Some important features to note that will be important to health consumers:

  • The system has a battery life of 3 months
  • The platform incorporates Privacy-by-Design principles (which I explain here in Health Populi)
  • The system will offer other clinical applications via cartridge innovations in the future
  • The launch will be sometime in the second quarter of 2023 beginning in Europe; the U.S. launch date to be determined based on FDA clearance timing
  • The European launch price will be €499 (about $530 at today’s Euro exchange rate to $US) with the U-Scan reader and one cartridge for 3 months of testing included; additional cartridges will be offered by subscription or one-off purchase.

Learn more from the FAQ and feature details on the U-Scan website. And check out this video to hear more about the evolution of Withings’ connected health products and the clinical background on the U-Scan platform.

Health Populi’s Hot Points: Meet Professor Marie Courbebaisse, a nephrologist with the Georges Pompidou European Hospital in Paris.

 

 

 

 

 

 

 

 

The doctor is collaborating with Withings on research into kidney stone monitoring and management by consumers. She tells us in the video, “Being able to monitor specific urine biomarkers regularly and easily at home is a breakthrough innovation that opens exciting fields for nephrology research and patient outcomes. People suffering from lithiasis will be able to better self-monitor their condition and limit the occurrence of relapses.”

Prof. Courbebaisse recognizes that, “Everyday, we learn more about how technology can improve outcomes.”

 

 

 

 

 

 

 

 

 

 

Our homes are morphing into our personal HealthQuarters for bolstering our well-being and prevention as well as for managing diagnosed conditions.

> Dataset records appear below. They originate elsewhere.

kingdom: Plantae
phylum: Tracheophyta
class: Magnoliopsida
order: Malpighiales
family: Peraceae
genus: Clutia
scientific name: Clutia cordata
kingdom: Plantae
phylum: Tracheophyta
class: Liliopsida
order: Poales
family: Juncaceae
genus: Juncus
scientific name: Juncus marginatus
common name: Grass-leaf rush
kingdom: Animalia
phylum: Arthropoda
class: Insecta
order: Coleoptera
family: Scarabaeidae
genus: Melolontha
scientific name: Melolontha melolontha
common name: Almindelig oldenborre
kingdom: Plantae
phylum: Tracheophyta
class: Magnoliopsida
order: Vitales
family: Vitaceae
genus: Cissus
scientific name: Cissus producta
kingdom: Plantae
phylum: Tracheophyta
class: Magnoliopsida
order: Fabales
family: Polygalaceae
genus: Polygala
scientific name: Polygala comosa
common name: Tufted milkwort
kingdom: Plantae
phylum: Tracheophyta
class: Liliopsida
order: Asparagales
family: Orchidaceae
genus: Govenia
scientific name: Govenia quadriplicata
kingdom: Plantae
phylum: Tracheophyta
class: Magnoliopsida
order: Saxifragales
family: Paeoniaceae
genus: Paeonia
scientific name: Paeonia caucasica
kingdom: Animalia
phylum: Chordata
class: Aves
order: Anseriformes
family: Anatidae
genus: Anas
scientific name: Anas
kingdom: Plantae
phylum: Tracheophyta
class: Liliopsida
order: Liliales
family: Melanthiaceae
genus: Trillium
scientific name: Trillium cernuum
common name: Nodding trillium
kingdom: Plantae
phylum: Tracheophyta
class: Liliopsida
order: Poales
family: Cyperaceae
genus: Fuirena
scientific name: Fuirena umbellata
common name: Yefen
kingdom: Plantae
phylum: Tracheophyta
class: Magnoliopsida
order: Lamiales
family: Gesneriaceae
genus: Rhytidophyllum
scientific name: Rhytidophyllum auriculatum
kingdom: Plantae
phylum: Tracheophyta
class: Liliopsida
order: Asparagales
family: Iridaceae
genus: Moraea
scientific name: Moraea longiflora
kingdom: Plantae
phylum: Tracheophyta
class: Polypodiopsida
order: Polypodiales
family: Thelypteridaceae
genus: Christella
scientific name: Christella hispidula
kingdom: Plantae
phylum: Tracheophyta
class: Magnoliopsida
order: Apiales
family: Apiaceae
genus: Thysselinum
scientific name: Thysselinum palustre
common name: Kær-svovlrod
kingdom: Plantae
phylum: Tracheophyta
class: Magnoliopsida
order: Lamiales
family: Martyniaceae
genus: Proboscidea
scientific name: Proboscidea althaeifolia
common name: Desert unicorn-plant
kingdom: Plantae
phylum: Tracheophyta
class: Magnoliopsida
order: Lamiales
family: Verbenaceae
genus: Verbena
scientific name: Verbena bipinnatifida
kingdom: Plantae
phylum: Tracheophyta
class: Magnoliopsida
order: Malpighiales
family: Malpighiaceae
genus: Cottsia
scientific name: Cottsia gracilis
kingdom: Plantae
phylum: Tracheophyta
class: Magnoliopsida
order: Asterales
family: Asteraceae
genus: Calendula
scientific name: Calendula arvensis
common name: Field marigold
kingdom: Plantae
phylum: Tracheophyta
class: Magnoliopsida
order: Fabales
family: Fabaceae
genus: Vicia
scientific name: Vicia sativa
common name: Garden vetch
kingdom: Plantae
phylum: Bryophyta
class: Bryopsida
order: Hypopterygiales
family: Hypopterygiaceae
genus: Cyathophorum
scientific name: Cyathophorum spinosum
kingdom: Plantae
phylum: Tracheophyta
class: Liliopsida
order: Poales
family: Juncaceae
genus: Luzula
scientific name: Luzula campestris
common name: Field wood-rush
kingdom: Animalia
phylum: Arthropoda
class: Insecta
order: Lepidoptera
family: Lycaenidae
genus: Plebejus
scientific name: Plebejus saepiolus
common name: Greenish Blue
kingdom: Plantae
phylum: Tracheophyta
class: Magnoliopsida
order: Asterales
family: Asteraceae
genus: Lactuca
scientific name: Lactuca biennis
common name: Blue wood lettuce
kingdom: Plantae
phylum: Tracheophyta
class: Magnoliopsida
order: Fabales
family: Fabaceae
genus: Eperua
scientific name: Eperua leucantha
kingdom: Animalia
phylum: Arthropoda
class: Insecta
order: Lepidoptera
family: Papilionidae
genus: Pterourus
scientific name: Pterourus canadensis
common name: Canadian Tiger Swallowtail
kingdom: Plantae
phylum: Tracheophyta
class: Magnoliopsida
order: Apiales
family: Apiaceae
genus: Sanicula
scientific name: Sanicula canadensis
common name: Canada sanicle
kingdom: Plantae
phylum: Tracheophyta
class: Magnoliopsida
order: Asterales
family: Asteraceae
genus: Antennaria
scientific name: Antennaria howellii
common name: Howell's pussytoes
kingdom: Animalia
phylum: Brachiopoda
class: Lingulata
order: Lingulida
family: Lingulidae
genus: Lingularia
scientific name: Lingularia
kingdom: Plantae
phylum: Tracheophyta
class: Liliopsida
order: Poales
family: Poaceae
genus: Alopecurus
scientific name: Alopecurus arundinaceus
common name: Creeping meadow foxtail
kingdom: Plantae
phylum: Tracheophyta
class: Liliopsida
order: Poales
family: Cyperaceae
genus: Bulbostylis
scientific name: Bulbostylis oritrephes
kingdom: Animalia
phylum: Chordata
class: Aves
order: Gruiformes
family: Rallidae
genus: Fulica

COVID-19 accelerated this trend, which is enabled through our smartphones, broadband connections, sensors and the IoT of medical and healthy things, and interoperability increasingly made real through APIs and the Matter standard (tagline: “the Foundation for Connected Things”) which is getting lots of attention at #CES2023.

These Connected Things Matter for our health. Increasingly, people as health consumers — paying more out of pocket for health care and demanding immediate, closer-to or at-home convenience — are adapting to and adopting self-care beyond vitamins, minerals, and supplement consumption.

Thanks to Withings and others in evolving DTC lab test ecosystem — such as EverlyWell, the Cologuard test (from Exact Sciences), Let’s Get Checked, WellnessFX, Color Genomics, DirectLabs, and of course, 23andMe and Ancestry et. al. — we can add even more sophisticated and empowering clinical lab capabilities to our HealthQuarters self-care portfolio.